- [INPUT RECORDS]
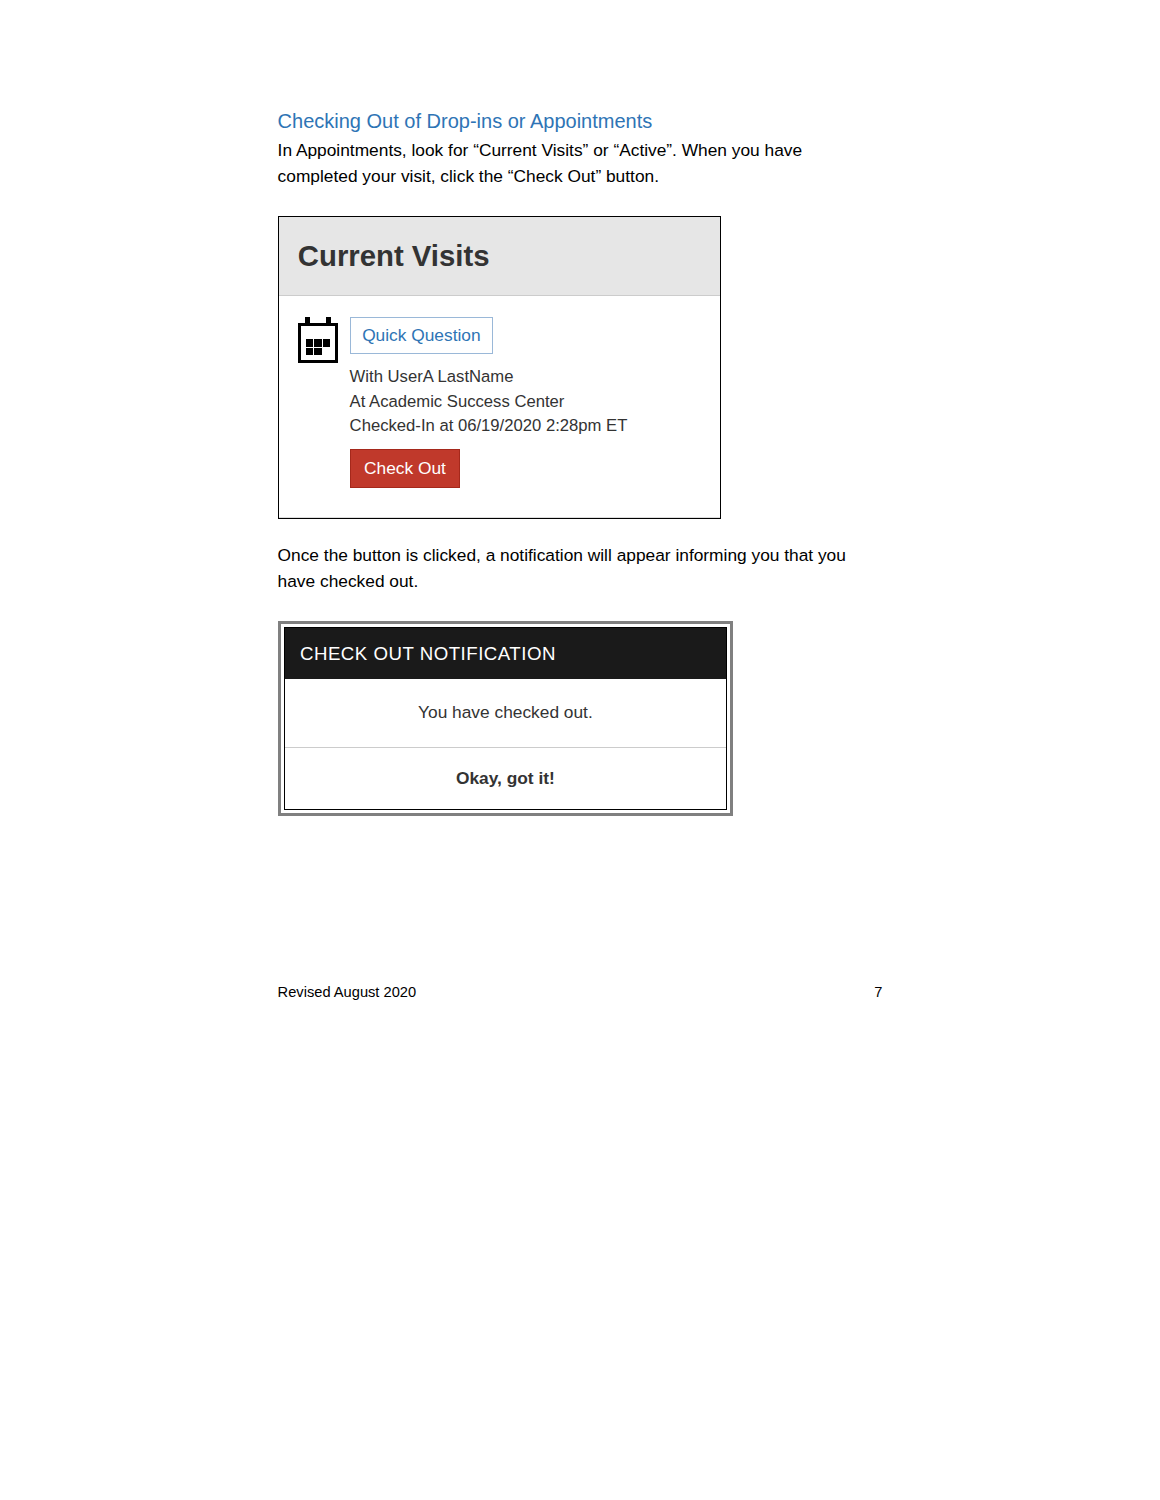Checking Out of Drop-ins or Appointments
In Appointments, look for “Current Visits” or “Active”. When you have completed your visit, click the “Check Out” button.
Current Visits
Quick Question With UserA LastName At Academic Success Center Checked-In at 06/19/2020 2:28pm ET Check Out
Once the button is clicked, a notification will appear informing you that you have checked out.
CHECK OUT NOTIFICATION
You have checked out.
Okay, got it!
Revised August 2020 7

- [WHAT THE TASK ASKS]
Write out each line again, exactly as it appears above, except for any picture.

- [SOLVED PROBLEM]
Checking Out of Drop-ins or Appointments
In Appointments, look for “Current Visits” or “Active”. When you have completed your visit, click the “Check Out” button.
Current Visits
Quick Question With UserA LastName At Academic Success Center Checked-In at 06/19/2020 2:28pm ET Check Out
Once the button is clicked, a notification will appear informing you that you have checked out.
CHECK OUT NOTIFICATION
You have checked out.
Okay, got it!
Revised August 2020 7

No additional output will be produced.